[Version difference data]
^^^^

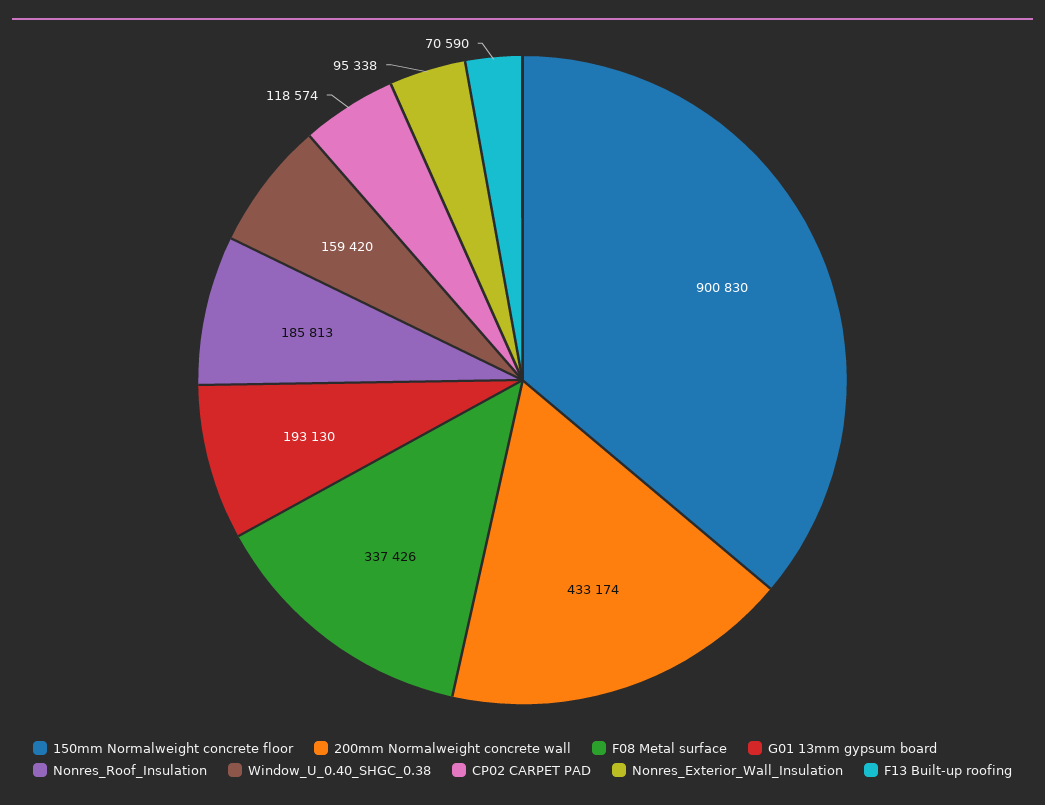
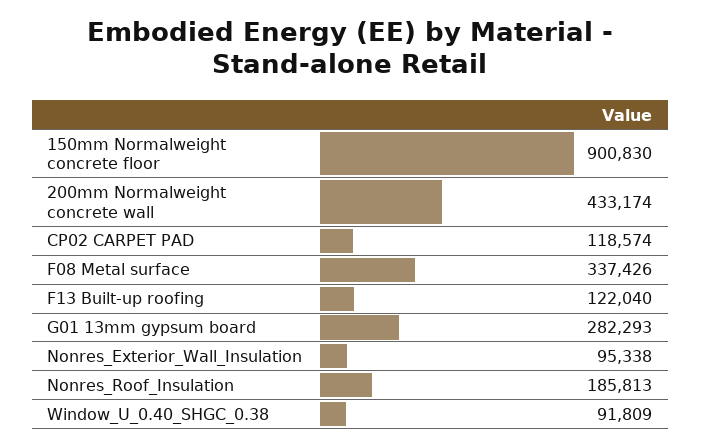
  {
    "150mm Normalweight concrete floor": 900830,
    "200mm Normalweight concrete wall": 433174,
    "F08 Metal surface": 337426,
-   "G01 13mm gypsum board": 193130,
+   "G01 13mm gypsum board": 282293,
    "Nonres_Roof_Insulation": 185813,
-   "Window_U_0.40_SHGC_0.38": 159420,
+   "Window_U_0.40_SHGC_0.38": 91809,
    "CP02 CARPET PAD": 118574,
    "Nonres_Exterior_Wall_Insulation": 95338,
-   "F13 Built-up roofing": 70590
+   "F13 Built-up roofing": 122040
  }

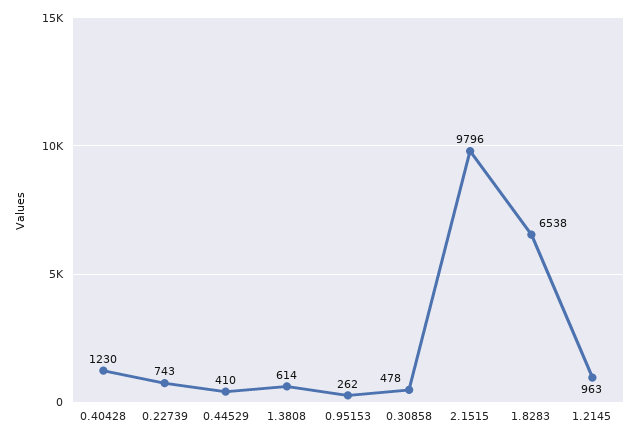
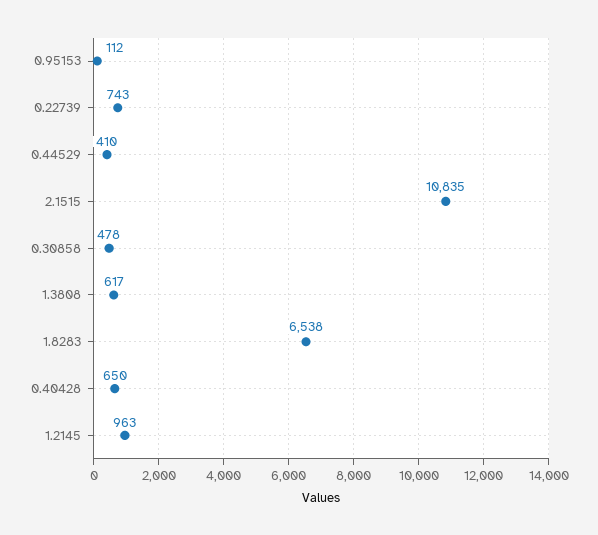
  {
-   "0.40428": 1230,
+   "0.40428": 650,
    "0.22739": 743,
    "0.44529": 410,
-   "1.3808": 614,
+   "1.3808": 617,
-   "0.95153": 262,
+   "0.95153": 112,
    "0.30858": 478,
-   "2.1515": 9796,
+   "2.1515": 10835,
    "1.8283": 6538,
    "1.2145": 963
  }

^^^^

WHAT THE TASK ASKS
Print the records above verbatim, pictures excluded.

EXERCISE OUTPUT
  {
    "150mm Normalweight concrete floor": 900830,
    "200mm Normalweight concrete wall": 433174,
    "F08 Metal surface": 337426,
-   "G01 13mm gypsum board": 193130,
+   "G01 13mm gypsum board": 282293,
    "Nonres_Roof_Insulation": 185813,
-   "Window_U_0.40_SHGC_0.38": 159420,
+   "Window_U_0.40_SHGC_0.38": 91809,
    "CP02 CARPET PAD": 118574,
    "Nonres_Exterior_Wall_Insulation": 95338,
-   "F13 Built-up roofing": 70590
+   "F13 Built-up roofing": 122040
  }

  {
-   "0.40428": 1230,
+   "0.40428": 650,
    "0.22739": 743,
    "0.44529": 410,
-   "1.3808": 614,
+   "1.3808": 617,
-   "0.95153": 262,
+   "0.95153": 112,
    "0.30858": 478,
-   "2.1515": 9796,
+   "2.1515": 10835,
    "1.8283": 6538,
    "1.2145": 963
  }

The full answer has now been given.